#### Source material

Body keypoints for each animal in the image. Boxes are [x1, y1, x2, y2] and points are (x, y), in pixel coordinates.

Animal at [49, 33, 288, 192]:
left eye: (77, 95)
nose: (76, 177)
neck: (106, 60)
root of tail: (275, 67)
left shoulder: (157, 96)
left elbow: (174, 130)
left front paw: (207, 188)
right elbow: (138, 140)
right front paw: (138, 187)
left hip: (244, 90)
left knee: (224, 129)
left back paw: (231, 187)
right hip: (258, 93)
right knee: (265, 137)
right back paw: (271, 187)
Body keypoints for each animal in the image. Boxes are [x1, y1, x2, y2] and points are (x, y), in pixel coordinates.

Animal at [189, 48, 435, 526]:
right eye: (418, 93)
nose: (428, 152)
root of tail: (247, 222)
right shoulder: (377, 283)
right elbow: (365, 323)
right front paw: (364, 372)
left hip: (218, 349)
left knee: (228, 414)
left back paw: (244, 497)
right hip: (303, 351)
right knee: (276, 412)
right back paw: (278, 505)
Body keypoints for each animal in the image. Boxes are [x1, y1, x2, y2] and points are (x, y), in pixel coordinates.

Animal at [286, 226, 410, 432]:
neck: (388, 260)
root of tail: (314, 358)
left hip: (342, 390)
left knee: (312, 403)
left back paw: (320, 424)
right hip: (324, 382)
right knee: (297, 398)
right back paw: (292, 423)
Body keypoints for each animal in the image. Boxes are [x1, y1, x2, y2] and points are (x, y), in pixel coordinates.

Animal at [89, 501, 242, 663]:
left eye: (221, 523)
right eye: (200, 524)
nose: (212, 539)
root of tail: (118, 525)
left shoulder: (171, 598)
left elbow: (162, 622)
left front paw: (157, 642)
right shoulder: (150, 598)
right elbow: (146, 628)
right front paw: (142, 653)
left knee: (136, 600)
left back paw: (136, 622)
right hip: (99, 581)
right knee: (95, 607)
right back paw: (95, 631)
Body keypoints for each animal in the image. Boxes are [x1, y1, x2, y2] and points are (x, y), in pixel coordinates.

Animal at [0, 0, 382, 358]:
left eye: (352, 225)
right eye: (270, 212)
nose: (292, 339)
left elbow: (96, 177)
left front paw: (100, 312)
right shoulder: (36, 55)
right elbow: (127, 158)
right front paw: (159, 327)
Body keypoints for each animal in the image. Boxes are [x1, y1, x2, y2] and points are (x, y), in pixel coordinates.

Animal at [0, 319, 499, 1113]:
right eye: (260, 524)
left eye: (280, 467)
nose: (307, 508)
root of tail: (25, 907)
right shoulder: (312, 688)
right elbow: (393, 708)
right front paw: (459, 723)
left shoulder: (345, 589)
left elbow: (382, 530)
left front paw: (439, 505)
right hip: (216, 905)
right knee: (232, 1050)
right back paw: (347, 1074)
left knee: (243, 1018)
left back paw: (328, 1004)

########

Work required: Reproduce the listing in full. Keep it exactly as written.

Result of the task:
Body keypoints for each animal in the image. Boxes are [x1, y1, x2, y2] and points are (x, y), in pixel coordinates.

Animal at [49, 33, 288, 192]:
left eye: (77, 95)
nose: (76, 177)
neck: (106, 60)
root of tail: (275, 67)
left shoulder: (157, 96)
left elbow: (174, 130)
left front paw: (207, 188)
right elbow: (138, 140)
right front paw: (138, 187)
left hip: (244, 90)
left knee: (224, 129)
left back paw: (231, 187)
right hip: (258, 93)
right knee: (265, 137)
right back paw: (271, 187)
Body keypoints for each animal in the image. Boxes are [x1, y1, x2, y2] and points are (x, y), in pixel coordinates.

Animal at [189, 48, 435, 526]:
right eye: (418, 93)
nose: (428, 152)
root of tail: (247, 222)
right shoulder: (377, 283)
right elbow: (365, 323)
right front paw: (364, 372)
left hip: (218, 349)
left knee: (228, 414)
left back paw: (244, 497)
right hip: (303, 351)
right knee: (276, 412)
right back paw: (278, 505)
Body keypoints for each animal in the image. Boxes are [x1, y1, x2, y2] and points are (x, y), in pixel coordinates.

Animal at [286, 226, 410, 432]:
neck: (388, 260)
root of tail: (314, 358)
left hip: (342, 390)
left knee: (312, 403)
left back paw: (320, 424)
right hip: (324, 382)
right knee: (297, 398)
right back paw: (292, 423)
Body keypoints for each animal in the image. Boxes are [x1, y1, x2, y2] and points are (x, y), in pixel coordinates.

Animal at [89, 501, 242, 663]:
left eye: (221, 523)
right eye: (200, 524)
nose: (212, 539)
root of tail: (118, 525)
left shoulder: (171, 598)
left elbow: (162, 622)
left front paw: (157, 642)
right shoulder: (150, 598)
right elbow: (146, 628)
right front paw: (142, 653)
left knee: (136, 600)
left back paw: (136, 622)
right hip: (99, 581)
right knee: (95, 607)
right back paw: (95, 631)
Body keypoints for each animal in the image. Boxes are [x1, y1, x2, y2] and points are (x, y), in pixel coordinates.

Animal at [0, 0, 382, 358]:
left eye: (352, 225)
right eye: (270, 212)
nose: (292, 339)
left elbow: (96, 177)
left front paw: (100, 312)
right shoulder: (36, 55)
right elbow: (127, 158)
right front paw: (159, 327)
Body keypoints for each animal in the image. Boxes are [x1, y1, x2, y2] and points are (x, y), in pixel coordinates.

Animal at [0, 319, 499, 1113]:
right eye: (260, 524)
left eye: (280, 467)
nose: (307, 508)
root of tail: (25, 907)
right shoulder: (312, 688)
right elbow: (393, 708)
right front paw: (459, 723)
left shoulder: (345, 589)
left elbow: (382, 530)
left front paw: (439, 505)
right hip: (216, 905)
right knee: (232, 1050)
right back paw: (347, 1074)
left knee: (243, 1018)
left back paw: (328, 1004)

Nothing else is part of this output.